TUJUAN LATIHAN.
Jawab pertanyaan berikut berdasarkan teks tentang pola pikir:
1. Apa arti mindset menurut terminologi bahasa?
2. Menurut hadits yang dikutip, apa nama segumpal daging yang menentukan baik atau buruknya seluruh tubuh?
3. Apa dua unsur jasmaniyah yang disebutkan?

TEKS YANG DITAMPILKAN.
◇ ◇ ◇ ◇ ◇

Skip to main content

Membangun Mindset Enterpreneurship Sejak Dini

Membangun Mindset Enterpreneurship Sejak Dini


Menurut terminologi bahasa, mindset berarti pola pikir atau cara pandang. Maksudnya cara seseorang dalam melihat, menentukan dan mengambil keputusan terhadap masalah atau objek tertentu. Keputusan yang diambil tersebut sebagai buah dari pola dan suasana pikirannya,sehingga baik dan buruknya buah pikiran, tergantung kepada pola pikir sebelumnya.
Terdapat hadits dalam Islam yang cukup populer, yaitu tentang sebab akibat dari keadaan hati (qalbu), yang dikatakan Nabi: "Ingatlah, sesunguhnya dalam jasad ini terdapat segumpal daging, jika segumpal daging itu baik, maka baiklah seluruh tubuh, dan jika segumpal daging tersebut buruk, maka buruklah seluruh tubuh, segumpal daging tersebut adalah hati".
Pertanyaannya adalah apakah ada hubungan yang signifikan antara hati dengan akal sebagai alat untuk berpikir?
Jawabannya adalah terdapat hubungan yang sangat erat antara akal dengan hati. Hati (qalbu) adalah core manusia dan berada pada lapis ketiga. Jadi manusia adalah makhluk dwi kutub, jasmaniyah dan rohaniyah. Ia tersusun atas tujuah subtansi dua yang peratama merupakan unsur jasmaniyah, yaitu qashr dan shadr. Empat berikutnya merupakan unsur rohaniyah yaitu qalbu, shaghaf, fuad, nur, dan iman.

◇ ◇ ◇ ◇ ◇

MATERI YANG DISEDIAKAN.
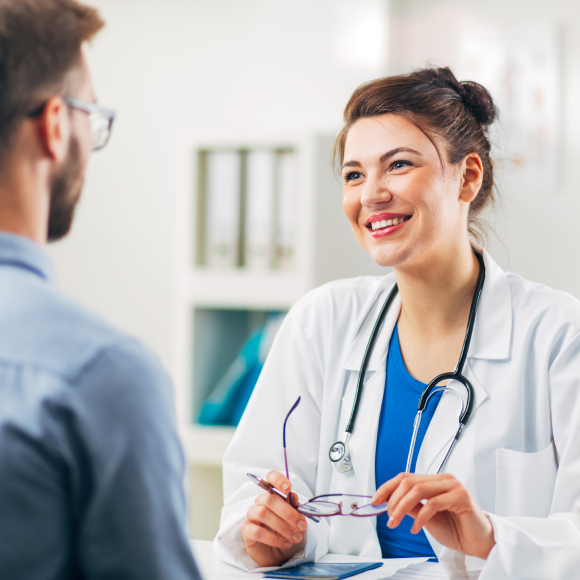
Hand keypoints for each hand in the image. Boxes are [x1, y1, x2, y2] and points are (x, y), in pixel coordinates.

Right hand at [241, 470, 307, 566]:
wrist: (277, 554)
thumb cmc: (285, 532)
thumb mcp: (294, 520)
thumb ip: (294, 507)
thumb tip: (293, 496)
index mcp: (272, 495)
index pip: (271, 479)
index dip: (278, 480)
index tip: (288, 488)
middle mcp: (260, 502)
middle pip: (270, 499)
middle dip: (288, 513)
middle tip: (301, 525)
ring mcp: (252, 516)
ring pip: (263, 514)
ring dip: (282, 526)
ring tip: (295, 537)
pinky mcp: (246, 531)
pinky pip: (258, 531)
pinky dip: (273, 538)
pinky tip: (285, 543)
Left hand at [373, 473, 494, 559]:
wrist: (479, 543)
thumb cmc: (455, 529)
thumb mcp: (425, 516)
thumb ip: (411, 506)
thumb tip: (389, 501)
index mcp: (434, 481)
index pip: (405, 477)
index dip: (387, 487)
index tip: (375, 500)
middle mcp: (443, 479)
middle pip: (408, 481)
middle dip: (393, 499)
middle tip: (387, 517)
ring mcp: (453, 485)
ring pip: (418, 489)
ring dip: (402, 507)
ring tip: (395, 522)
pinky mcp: (461, 496)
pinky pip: (433, 503)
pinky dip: (420, 517)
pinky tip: (415, 528)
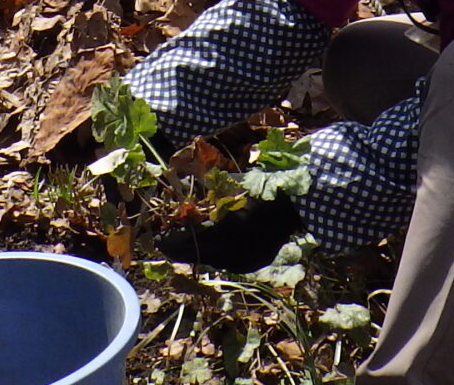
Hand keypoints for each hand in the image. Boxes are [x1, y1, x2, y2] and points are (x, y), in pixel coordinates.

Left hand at [157, 194, 302, 271]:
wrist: (293, 206)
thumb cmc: (262, 191)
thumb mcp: (233, 194)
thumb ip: (212, 205)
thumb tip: (186, 211)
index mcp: (233, 229)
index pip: (197, 239)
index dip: (176, 241)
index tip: (160, 240)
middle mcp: (238, 249)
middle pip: (201, 254)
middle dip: (180, 251)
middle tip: (163, 246)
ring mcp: (246, 259)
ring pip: (212, 261)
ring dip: (195, 254)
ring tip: (178, 248)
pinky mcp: (252, 263)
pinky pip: (225, 262)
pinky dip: (212, 255)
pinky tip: (202, 250)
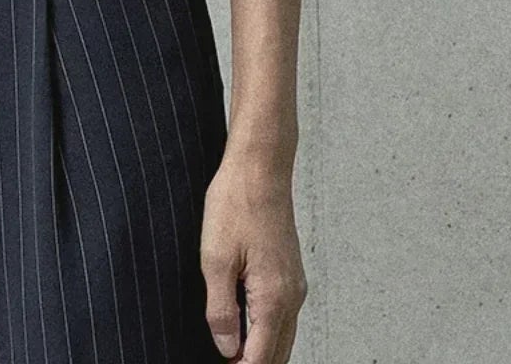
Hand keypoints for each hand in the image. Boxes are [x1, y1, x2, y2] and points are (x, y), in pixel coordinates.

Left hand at [199, 151, 307, 361]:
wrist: (260, 166)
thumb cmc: (237, 203)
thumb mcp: (215, 259)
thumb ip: (221, 310)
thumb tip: (226, 348)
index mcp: (273, 298)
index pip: (260, 358)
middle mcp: (291, 296)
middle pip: (277, 354)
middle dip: (254, 363)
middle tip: (226, 361)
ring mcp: (294, 284)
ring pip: (282, 336)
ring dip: (262, 350)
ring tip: (233, 350)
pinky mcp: (290, 272)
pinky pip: (283, 315)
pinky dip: (268, 330)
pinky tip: (246, 325)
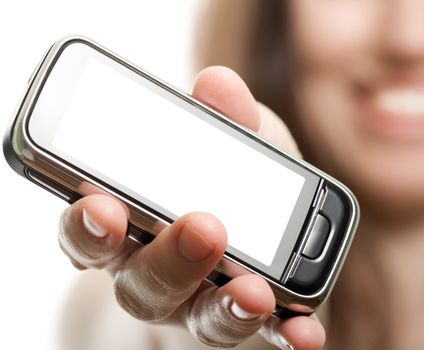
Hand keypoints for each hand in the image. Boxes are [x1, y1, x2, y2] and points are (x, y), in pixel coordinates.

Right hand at [58, 66, 324, 348]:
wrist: (249, 237)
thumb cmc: (223, 183)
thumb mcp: (226, 143)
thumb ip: (221, 119)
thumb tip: (217, 83)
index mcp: (134, 226)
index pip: (91, 234)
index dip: (87, 226)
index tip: (99, 207)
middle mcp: (157, 272)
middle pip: (143, 284)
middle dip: (169, 260)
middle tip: (201, 229)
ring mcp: (200, 303)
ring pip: (198, 318)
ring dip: (225, 306)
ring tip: (254, 290)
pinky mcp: (248, 317)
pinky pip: (262, 335)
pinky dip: (283, 334)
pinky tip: (305, 333)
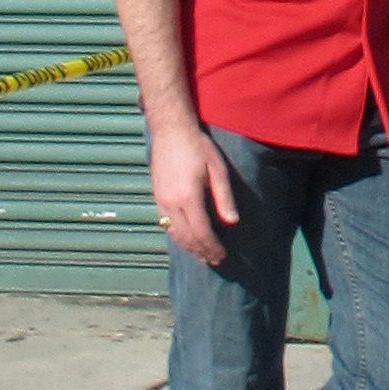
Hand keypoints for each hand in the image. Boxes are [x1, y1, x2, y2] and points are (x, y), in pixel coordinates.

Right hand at [149, 118, 238, 266]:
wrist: (170, 129)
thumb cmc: (197, 146)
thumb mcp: (217, 169)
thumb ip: (224, 197)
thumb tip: (232, 222)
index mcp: (188, 198)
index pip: (201, 232)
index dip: (212, 247)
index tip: (222, 255)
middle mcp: (171, 203)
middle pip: (186, 237)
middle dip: (201, 251)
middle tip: (214, 261)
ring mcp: (161, 200)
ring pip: (174, 233)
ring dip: (188, 247)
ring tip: (201, 255)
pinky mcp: (156, 196)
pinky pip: (166, 223)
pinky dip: (177, 236)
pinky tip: (186, 238)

◇ ◇ ◇ ◇ ◇

JAWABAN TUGAS.
1. Pola pikir atau cara pandang.
2. Hati.
3. Qashr dan shadr.